··· Records for this task

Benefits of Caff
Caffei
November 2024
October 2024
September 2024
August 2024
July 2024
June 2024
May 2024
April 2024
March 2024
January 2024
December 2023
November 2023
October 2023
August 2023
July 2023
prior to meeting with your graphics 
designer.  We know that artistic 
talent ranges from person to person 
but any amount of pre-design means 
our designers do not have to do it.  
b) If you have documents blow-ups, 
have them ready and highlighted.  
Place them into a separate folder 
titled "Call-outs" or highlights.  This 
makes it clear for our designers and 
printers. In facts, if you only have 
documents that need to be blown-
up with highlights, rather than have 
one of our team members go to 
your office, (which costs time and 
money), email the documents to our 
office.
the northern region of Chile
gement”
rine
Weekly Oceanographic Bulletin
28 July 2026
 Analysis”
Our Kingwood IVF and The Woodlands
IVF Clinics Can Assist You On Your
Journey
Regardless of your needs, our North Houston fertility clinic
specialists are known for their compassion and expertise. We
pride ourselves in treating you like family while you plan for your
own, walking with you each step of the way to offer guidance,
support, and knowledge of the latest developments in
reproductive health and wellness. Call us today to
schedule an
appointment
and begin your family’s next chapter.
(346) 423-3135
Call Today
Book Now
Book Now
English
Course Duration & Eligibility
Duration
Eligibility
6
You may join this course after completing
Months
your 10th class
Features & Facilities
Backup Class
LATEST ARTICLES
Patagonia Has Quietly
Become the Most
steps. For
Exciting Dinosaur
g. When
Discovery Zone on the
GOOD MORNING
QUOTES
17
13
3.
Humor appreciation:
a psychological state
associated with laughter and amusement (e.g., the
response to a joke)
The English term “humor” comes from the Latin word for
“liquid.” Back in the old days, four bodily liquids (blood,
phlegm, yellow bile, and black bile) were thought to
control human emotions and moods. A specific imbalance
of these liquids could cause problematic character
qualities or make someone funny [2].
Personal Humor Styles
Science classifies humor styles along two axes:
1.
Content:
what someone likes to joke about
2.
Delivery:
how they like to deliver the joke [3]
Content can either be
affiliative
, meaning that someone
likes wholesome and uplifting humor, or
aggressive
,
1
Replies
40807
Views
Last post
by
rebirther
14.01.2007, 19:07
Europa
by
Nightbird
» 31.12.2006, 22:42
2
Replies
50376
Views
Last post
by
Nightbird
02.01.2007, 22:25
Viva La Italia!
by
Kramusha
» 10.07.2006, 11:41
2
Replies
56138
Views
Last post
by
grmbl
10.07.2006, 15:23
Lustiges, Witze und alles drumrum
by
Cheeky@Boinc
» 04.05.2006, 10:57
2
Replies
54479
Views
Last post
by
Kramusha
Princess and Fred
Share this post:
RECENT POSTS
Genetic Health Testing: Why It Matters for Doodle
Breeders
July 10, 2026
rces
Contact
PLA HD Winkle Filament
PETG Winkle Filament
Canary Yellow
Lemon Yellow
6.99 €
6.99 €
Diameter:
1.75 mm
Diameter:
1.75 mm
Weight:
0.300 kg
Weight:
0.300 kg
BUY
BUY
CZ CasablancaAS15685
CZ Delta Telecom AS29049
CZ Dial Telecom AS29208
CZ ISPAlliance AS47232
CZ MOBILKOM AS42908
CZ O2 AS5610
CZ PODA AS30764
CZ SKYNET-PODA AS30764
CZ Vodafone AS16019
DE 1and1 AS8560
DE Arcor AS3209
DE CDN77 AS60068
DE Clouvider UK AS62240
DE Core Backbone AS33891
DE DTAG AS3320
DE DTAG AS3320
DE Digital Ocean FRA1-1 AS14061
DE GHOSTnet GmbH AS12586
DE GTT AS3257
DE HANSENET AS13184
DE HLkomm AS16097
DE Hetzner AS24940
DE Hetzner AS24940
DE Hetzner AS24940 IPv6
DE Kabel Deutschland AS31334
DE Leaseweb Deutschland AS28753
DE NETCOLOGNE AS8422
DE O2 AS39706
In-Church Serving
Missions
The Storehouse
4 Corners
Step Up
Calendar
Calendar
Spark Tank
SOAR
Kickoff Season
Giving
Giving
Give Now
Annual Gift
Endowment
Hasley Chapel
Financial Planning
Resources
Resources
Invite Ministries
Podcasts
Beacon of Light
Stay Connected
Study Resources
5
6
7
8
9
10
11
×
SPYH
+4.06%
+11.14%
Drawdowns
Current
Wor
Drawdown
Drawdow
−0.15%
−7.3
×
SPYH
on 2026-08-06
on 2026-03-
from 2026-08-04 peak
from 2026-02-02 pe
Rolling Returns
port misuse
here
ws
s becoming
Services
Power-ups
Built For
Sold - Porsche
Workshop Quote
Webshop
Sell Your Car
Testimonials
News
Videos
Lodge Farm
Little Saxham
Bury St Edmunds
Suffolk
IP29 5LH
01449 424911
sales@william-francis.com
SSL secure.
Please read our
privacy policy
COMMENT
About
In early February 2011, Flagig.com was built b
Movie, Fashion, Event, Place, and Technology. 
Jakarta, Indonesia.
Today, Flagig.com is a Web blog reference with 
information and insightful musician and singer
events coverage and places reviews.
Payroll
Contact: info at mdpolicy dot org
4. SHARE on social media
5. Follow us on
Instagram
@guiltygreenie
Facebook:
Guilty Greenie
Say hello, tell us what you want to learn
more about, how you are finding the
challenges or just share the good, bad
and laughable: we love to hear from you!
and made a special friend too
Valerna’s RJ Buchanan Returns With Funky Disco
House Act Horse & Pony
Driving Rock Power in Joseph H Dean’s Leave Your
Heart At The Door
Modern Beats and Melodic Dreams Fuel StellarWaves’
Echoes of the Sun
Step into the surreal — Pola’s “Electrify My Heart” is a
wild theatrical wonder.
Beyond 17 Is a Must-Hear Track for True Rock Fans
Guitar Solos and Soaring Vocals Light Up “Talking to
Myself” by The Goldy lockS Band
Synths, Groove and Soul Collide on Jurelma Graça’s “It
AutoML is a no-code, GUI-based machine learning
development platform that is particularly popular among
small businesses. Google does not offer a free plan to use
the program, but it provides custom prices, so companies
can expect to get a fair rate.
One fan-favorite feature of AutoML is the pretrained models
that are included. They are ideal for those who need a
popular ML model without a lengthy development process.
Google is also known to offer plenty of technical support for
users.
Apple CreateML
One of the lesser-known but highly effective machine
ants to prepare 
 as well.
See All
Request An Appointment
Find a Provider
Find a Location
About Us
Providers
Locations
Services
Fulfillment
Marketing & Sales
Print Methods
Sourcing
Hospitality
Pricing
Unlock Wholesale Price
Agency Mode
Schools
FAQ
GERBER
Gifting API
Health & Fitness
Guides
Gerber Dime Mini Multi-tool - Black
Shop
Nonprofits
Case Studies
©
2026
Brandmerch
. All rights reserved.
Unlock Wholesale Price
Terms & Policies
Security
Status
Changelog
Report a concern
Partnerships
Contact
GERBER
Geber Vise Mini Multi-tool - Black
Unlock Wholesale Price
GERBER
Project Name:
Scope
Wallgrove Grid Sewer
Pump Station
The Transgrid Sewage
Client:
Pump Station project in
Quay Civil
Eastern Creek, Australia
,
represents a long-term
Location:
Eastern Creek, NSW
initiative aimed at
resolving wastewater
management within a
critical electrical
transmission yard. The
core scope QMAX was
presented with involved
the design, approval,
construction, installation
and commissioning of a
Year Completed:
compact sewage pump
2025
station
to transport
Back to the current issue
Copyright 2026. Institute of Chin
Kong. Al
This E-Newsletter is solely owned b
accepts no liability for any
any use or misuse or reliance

······

**Your instructions**. Give back every line of the data exactly.

**Solved exercise**.
Benefits of Caff
Caffei
November 2024
October 2024
September 2024
August 2024
July 2024
June 2024
May 2024
April 2024
March 2024
January 2024
December 2023
November 2023
October 2023
August 2023
July 2023
prior to meeting with your graphics 
designer.  We know that artistic 
talent ranges from person to person 
but any amount of pre-design means 
our designers do not have to do it.  
b) If you have documents blow-ups, 
have them ready and highlighted.  
Place them into a separate folder 
titled "Call-outs" or highlights.  This 
makes it clear for our designers and 
printers. In facts, if you only have 
documents that need to be blown-
up with highlights, rather than have 
one of our team members go to 
your office, (which costs time and 
money), email the documents to our 
office.
the northern region of Chile
gement”
rine
Weekly Oceanographic Bulletin
28 July 2026
 Analysis”
Our Kingwood IVF and The Woodlands
IVF Clinics Can Assist You On Your
Journey
Regardless of your needs, our North Houston fertility clinic
specialists are known for their compassion and expertise. We
pride ourselves in treating you like family while you plan for your
own, walking with you each step of the way to offer guidance,
support, and knowledge of the latest developments in
reproductive health and wellness. Call us today to
schedule an
appointment
and begin your family’s next chapter.
(346) 423-3135
Call Today
Book Now
Book Now
English
Course Duration & Eligibility
Duration
Eligibility
6
You may join this course after completing
Months
your 10th class
Features & Facilities
Backup Class
LATEST ARTICLES
Patagonia Has Quietly
Become the Most
steps. For
Exciting Dinosaur
g. When
Discovery Zone on the
GOOD MORNING
QUOTES
17
13
3.
Humor appreciation:
a psychological state
associated with laughter and amusement (e.g., the
response to a joke)
The English term “humor” comes from the Latin word for
“liquid.” Back in the old days, four bodily liquids (blood,
phlegm, yellow bile, and black bile) were thought to
control human emotions and moods. A specific imbalance
of these liquids could cause problematic character
qualities or make someone funny [2].
Personal Humor Styles
Science classifies humor styles along two axes:
1.
Content:
what someone likes to joke about
2.
Delivery:
how they like to deliver the joke [3]
Content can either be
affiliative
, meaning that someone
likes wholesome and uplifting humor, or
aggressive
,
1
Replies
40807
Views
Last post
by
rebirther
14.01.2007, 19:07
Europa
by
Nightbird
» 31.12.2006, 22:42
2
Replies
50376
Views
Last post
by
Nightbird
02.01.2007, 22:25
Viva La Italia!
by
Kramusha
» 10.07.2006, 11:41
2
Replies
56138
Views
Last post
by
grmbl
10.07.2006, 15:23
Lustiges, Witze und alles drumrum
by
Cheeky@Boinc
» 04.05.2006, 10:57
2
Replies
54479
Views
Last post
by
Kramusha
Princess and Fred
Share this post:
RECENT POSTS
Genetic Health Testing: Why It Matters for Doodle
Breeders
July 10, 2026
rces
Contact
PLA HD Winkle Filament
PETG Winkle Filament
Canary Yellow
Lemon Yellow
6.99 €
6.99 €
Diameter:
1.75 mm
Diameter:
1.75 mm
Weight:
0.300 kg
Weight:
0.300 kg
BUY
BUY
CZ CasablancaAS15685
CZ Delta Telecom AS29049
CZ Dial Telecom AS29208
CZ ISPAlliance AS47232
CZ MOBILKOM AS42908
CZ O2 AS5610
CZ PODA AS30764
CZ SKYNET-PODA AS30764
CZ Vodafone AS16019
DE 1and1 AS8560
DE Arcor AS3209
DE CDN77 AS60068
DE Clouvider UK AS62240
DE Core Backbone AS33891
DE DTAG AS3320
DE DTAG AS3320
DE Digital Ocean FRA1-1 AS14061
DE GHOSTnet GmbH AS12586
DE GTT AS3257
DE HANSENET AS13184
DE HLkomm AS16097
DE Hetzner AS24940
DE Hetzner AS24940
DE Hetzner AS24940 IPv6
DE Kabel Deutschland AS31334
DE Leaseweb Deutschland AS28753
DE NETCOLOGNE AS8422
DE O2 AS39706
In-Church Serving
Missions
The Storehouse
4 Corners
Step Up
Calendar
Calendar
Spark Tank
SOAR
Kickoff Season
Giving
Giving
Give Now
Annual Gift
Endowment
Hasley Chapel
Financial Planning
Resources
Resources
Invite Ministries
Podcasts
Beacon of Light
Stay Connected
Study Resources
5
6
7
8
9
10
11
×
SPYH
+4.06%
+11.14%
Drawdowns
Current
Wor
Drawdown
Drawdow
−0.15%
−7.3
×
SPYH
on 2026-08-06
on 2026-03-
from 2026-08-04 peak
from 2026-02-02 pe
Rolling Returns
port misuse
here
ws
s becoming
Services
Power-ups
Built For
Sold - Porsche
Workshop Quote
Webshop
Sell Your Car
Testimonials
News
Videos
Lodge Farm
Little Saxham
Bury St Edmunds
Suffolk
IP29 5LH
01449 424911
sales@william-francis.com
SSL secure.
Please read our
privacy policy
COMMENT
About
In early February 2011, Flagig.com was built b
Movie, Fashion, Event, Place, and Technology. 
Jakarta, Indonesia.
Today, Flagig.com is a Web blog reference with 
information and insightful musician and singer
events coverage and places reviews.
Payroll
Contact: info at mdpolicy dot org
4. SHARE on social media
5. Follow us on
Instagram
@guiltygreenie
Facebook:
Guilty Greenie
Say hello, tell us what you want to learn
more about, how you are finding the
challenges or just share the good, bad
and laughable: we love to hear from you!
and made a special friend too
Valerna’s RJ Buchanan Returns With Funky Disco
House Act Horse & Pony
Driving Rock Power in Joseph H Dean’s Leave Your
Heart At The Door
Modern Beats and Melodic Dreams Fuel StellarWaves’
Echoes of the Sun
Step into the surreal — Pola’s “Electrify My Heart” is a
wild theatrical wonder.
Beyond 17 Is a Must-Hear Track for True Rock Fans
Guitar Solos and Soaring Vocals Light Up “Talking to
Myself” by The Goldy lockS Band
Synths, Groove and Soul Collide on Jurelma Graça’s “It
AutoML is a no-code, GUI-based machine learning
development platform that is particularly popular among
small businesses. Google does not offer a free plan to use
the program, but it provides custom prices, so companies
can expect to get a fair rate.
One fan-favorite feature of AutoML is the pretrained models
that are included. They are ideal for those who need a
popular ML model without a lengthy development process.
Google is also known to offer plenty of technical support for
users.
Apple CreateML
One of the lesser-known but highly effective machine
ants to prepare 
 as well.
See All
Request An Appointment
Find a Provider
Find a Location
About Us
Providers
Locations
Services
Fulfillment
Marketing & Sales
Print Methods
Sourcing
Hospitality
Pricing
Unlock Wholesale Price
Agency Mode
Schools
FAQ
GERBER
Gifting API
Health & Fitness
Guides
Gerber Dime Mini Multi-tool - Black
Shop
Nonprofits
Case Studies
©
2026
Brandmerch
. All rights reserved.
Unlock Wholesale Price
Terms & Policies
Security
Status
Changelog
Report a concern
Partnerships
Contact
GERBER
Geber Vise Mini Multi-tool - Black
Unlock Wholesale Price
GERBER
Project Name:
Scope
Wallgrove Grid Sewer
Pump Station
The Transgrid Sewage
Client:
Pump Station project in
Quay Civil
Eastern Creek, Australia
,
represents a long-term
Location:
Eastern Creek, NSW
initiative aimed at
resolving wastewater
management within a
critical electrical
transmission yard. The
core scope QMAX was
presented with involved
the design, approval,
construction, installation
and commissioning of a
Year Completed:
compact sewage pump
2025
station
to transport
Back to the current issue
Copyright 2026. Institute of Chin
Kong. Al
This E-Newsletter is solely owned b
accepts no liability for any
any use or misuse or reliance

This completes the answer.